## begin TEXT PROVIDED

My senior year in high school I averaged over 40 yards a punt. I must admit to having felt proud of myself. I had worked really hard to perfect the craft. My father, who was my first mentor in the art of punting, had died two years previously – but I imagined that he would be proud too – I prayed before every game that I would play in a way that would make him so. Yet, there were no awards, no recognition for my accomplishment, no scholarship offers. A kind high school referee noticed me game after game – saw that I was talented and took it upon himself to market me to colleges and encourage me to attend. I was so grateful.

He brought me to see a college game in Athens, GA. There I saw true football greatness – the incomparable and incarnate Herschel Walker – all I can say is that whatever you saw of Herschel on TV does not compare to what I saw in person. What a human specimen of football divinity he was that day – and I was in football heaven. It was not destined for me to play between the hedges – too intimidating and large a stage for me. Rather, I chose to go to the University of Tennessee at Chattanooga. They were graduating a senior punter – which was my open door and opportunity for greatness, as I then perceived it.

## end TEXT PROVIDED
## begin DATA SHOWN

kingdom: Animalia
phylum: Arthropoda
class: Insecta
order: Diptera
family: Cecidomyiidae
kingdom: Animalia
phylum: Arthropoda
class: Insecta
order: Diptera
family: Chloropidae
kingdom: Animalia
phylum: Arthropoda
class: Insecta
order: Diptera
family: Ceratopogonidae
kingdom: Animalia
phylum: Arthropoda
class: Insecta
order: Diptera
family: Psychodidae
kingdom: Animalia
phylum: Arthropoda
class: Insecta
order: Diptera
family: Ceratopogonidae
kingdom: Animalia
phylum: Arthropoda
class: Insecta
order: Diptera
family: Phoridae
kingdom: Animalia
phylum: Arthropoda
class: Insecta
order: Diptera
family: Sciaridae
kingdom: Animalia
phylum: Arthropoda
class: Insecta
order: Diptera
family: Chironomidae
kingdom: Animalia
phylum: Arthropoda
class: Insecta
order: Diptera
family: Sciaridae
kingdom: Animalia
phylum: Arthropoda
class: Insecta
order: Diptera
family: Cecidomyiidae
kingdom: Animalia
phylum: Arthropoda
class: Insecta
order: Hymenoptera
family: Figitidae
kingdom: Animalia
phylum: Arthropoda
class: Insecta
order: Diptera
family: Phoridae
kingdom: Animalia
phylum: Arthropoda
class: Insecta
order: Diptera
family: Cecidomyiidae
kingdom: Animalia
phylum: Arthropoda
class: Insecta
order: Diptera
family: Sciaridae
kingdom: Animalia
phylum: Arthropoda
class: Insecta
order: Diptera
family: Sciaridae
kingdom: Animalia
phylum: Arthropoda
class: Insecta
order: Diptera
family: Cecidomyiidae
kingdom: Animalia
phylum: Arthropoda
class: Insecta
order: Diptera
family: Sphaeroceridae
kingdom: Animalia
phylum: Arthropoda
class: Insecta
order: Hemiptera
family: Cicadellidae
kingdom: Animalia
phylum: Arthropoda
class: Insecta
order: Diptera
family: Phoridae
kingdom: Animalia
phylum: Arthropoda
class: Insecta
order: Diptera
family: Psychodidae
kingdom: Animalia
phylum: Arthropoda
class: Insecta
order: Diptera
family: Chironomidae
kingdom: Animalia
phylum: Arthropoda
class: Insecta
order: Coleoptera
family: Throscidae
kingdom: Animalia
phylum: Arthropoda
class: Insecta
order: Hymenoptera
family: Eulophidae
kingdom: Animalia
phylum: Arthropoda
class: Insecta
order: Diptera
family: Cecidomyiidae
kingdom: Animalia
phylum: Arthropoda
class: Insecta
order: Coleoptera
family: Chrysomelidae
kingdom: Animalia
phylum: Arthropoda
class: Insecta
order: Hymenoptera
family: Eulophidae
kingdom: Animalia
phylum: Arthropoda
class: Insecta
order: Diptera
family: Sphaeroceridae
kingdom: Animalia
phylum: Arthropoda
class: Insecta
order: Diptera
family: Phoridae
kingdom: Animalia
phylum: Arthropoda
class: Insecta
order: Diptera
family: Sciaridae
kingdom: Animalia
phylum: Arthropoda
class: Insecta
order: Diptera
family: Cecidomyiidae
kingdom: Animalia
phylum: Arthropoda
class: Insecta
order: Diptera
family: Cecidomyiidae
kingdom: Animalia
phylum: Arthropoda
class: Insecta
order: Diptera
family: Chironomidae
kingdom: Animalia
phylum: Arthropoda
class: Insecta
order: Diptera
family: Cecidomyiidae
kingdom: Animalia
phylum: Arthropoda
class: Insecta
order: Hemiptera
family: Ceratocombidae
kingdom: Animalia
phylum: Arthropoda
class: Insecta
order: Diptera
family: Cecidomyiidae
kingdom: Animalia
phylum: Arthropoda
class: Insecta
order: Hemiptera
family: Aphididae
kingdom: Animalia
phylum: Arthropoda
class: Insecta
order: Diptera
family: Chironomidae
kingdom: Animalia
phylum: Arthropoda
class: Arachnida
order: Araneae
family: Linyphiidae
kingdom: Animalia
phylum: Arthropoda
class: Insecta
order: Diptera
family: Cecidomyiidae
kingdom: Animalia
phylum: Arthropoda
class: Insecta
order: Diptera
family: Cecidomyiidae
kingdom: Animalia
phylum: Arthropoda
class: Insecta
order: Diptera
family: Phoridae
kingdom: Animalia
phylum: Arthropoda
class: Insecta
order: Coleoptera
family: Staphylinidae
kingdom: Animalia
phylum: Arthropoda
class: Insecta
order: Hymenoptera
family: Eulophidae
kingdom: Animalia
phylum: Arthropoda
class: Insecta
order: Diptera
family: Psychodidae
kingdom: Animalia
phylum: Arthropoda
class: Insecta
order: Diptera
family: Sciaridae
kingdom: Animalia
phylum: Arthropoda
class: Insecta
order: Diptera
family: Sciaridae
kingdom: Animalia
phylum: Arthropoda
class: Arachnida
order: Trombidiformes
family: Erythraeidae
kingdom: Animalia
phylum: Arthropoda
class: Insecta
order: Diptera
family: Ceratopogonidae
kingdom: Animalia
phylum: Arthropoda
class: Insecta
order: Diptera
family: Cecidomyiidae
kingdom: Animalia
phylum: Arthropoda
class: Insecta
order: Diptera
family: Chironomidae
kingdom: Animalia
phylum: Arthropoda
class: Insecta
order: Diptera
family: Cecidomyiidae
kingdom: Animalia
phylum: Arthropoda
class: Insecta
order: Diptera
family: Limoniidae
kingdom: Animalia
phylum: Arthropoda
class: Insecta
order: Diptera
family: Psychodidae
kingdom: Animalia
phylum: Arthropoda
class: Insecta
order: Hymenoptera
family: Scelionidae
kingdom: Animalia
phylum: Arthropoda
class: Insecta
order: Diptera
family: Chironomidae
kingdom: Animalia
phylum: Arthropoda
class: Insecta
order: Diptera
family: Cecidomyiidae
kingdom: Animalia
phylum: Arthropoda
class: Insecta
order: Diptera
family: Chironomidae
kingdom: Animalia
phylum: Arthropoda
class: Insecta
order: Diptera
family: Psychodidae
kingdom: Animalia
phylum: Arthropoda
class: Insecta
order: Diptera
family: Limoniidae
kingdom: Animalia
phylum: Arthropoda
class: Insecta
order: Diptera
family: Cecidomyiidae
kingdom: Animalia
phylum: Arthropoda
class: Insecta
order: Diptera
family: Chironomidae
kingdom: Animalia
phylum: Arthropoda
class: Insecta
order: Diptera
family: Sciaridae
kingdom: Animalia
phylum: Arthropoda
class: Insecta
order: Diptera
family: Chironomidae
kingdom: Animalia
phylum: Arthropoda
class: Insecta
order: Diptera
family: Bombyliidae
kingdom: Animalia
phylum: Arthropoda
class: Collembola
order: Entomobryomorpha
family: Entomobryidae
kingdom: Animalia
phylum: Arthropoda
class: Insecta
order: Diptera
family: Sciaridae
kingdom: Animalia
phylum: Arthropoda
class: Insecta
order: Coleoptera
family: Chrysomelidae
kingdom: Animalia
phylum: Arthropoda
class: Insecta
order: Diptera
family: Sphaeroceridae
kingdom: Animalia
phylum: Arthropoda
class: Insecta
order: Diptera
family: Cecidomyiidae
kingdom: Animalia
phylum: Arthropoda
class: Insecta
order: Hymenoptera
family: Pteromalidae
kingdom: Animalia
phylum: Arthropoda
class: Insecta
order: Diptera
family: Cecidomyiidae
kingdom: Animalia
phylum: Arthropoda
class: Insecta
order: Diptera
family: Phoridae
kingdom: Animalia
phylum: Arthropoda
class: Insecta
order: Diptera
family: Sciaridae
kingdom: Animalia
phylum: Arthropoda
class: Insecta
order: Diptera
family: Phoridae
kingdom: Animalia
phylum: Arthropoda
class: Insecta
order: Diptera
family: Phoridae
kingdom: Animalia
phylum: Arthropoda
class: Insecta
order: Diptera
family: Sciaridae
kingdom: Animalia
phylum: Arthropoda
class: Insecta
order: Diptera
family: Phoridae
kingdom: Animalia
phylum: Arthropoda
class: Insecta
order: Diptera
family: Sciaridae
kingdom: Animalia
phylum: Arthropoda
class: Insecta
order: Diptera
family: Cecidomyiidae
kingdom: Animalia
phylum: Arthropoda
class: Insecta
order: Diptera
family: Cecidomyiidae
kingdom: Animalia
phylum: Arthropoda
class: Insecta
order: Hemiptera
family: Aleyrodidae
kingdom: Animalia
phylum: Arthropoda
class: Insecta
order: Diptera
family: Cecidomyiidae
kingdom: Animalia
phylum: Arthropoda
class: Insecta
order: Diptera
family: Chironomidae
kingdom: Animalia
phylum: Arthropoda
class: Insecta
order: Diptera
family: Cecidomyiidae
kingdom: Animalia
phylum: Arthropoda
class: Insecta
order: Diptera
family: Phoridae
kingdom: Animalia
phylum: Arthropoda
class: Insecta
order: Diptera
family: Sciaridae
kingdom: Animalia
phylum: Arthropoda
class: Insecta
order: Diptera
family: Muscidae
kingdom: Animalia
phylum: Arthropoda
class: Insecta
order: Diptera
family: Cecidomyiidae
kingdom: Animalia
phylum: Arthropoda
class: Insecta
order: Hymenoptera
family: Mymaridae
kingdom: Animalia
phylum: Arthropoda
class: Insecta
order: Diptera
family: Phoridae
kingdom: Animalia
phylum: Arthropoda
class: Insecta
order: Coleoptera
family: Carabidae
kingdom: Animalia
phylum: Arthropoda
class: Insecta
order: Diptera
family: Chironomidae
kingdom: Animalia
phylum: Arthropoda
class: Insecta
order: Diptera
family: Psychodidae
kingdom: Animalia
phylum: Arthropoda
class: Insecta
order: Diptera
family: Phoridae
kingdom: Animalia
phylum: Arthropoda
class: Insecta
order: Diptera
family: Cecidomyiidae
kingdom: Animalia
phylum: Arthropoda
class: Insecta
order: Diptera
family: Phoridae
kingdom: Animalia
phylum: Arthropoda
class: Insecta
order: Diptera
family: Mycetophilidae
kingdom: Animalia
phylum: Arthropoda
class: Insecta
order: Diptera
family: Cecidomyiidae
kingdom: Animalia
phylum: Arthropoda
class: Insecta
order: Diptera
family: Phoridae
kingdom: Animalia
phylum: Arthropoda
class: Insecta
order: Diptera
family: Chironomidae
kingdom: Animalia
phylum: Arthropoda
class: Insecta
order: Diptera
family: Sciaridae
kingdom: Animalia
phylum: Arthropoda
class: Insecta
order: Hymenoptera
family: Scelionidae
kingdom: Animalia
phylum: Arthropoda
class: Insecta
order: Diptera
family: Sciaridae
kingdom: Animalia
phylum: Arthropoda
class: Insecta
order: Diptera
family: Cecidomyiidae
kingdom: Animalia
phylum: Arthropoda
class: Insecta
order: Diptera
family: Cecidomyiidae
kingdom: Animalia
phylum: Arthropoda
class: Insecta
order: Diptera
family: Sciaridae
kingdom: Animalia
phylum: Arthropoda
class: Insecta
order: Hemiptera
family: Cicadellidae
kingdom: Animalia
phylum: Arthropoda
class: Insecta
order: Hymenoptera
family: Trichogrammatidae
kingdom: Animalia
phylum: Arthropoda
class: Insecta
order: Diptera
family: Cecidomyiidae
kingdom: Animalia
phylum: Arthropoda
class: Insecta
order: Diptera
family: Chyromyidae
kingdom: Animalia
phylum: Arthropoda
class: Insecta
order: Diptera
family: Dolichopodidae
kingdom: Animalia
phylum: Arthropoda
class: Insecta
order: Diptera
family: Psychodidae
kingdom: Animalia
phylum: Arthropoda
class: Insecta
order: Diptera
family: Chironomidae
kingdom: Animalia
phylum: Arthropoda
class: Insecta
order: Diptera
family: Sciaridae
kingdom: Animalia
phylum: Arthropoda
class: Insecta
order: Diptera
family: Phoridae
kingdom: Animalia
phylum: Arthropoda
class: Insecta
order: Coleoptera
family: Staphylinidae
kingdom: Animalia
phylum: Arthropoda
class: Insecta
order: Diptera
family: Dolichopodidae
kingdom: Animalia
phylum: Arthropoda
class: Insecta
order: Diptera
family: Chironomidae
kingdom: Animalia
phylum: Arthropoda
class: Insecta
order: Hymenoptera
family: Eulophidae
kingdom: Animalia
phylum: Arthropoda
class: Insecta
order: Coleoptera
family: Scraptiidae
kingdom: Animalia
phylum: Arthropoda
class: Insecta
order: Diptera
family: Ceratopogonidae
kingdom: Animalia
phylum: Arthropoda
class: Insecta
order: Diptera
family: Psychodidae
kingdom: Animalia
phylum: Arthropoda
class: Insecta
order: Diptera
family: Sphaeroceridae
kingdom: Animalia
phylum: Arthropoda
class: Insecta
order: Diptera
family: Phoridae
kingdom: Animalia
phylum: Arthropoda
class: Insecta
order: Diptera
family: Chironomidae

## end DATA SHOWN

_TASKS TO COMPLETE_.
1 > Output the stretch from "He brought me" through "then perceived it." of the text about punting, copied word for word.
2 > Translate this sentence from the text about punting into Spanish: "He brought me to see a college game in Athens, GA."

_RESULTS OF THE EXERCISE_.
1 >
He brought me to see a college game in Athens, GA. There I saw true football greatness – the incomparable and incarnate Herschel Walker – all I can say is that whatever you saw of Herschel on TV does not compare to what I saw in person. What a human specimen of football divinity he was that day – and I was in football heaven. It was not destined for me to play between the hedges – too intimidating and large a stage for me. Rather, I chose to go to the University of Tennessee at Chattanooga. They were graduating a senior punter – which was my open door and opportunity for greatness, as I then perceived it.

2 > Me llevó a ver un partido universitario en Athens, GA.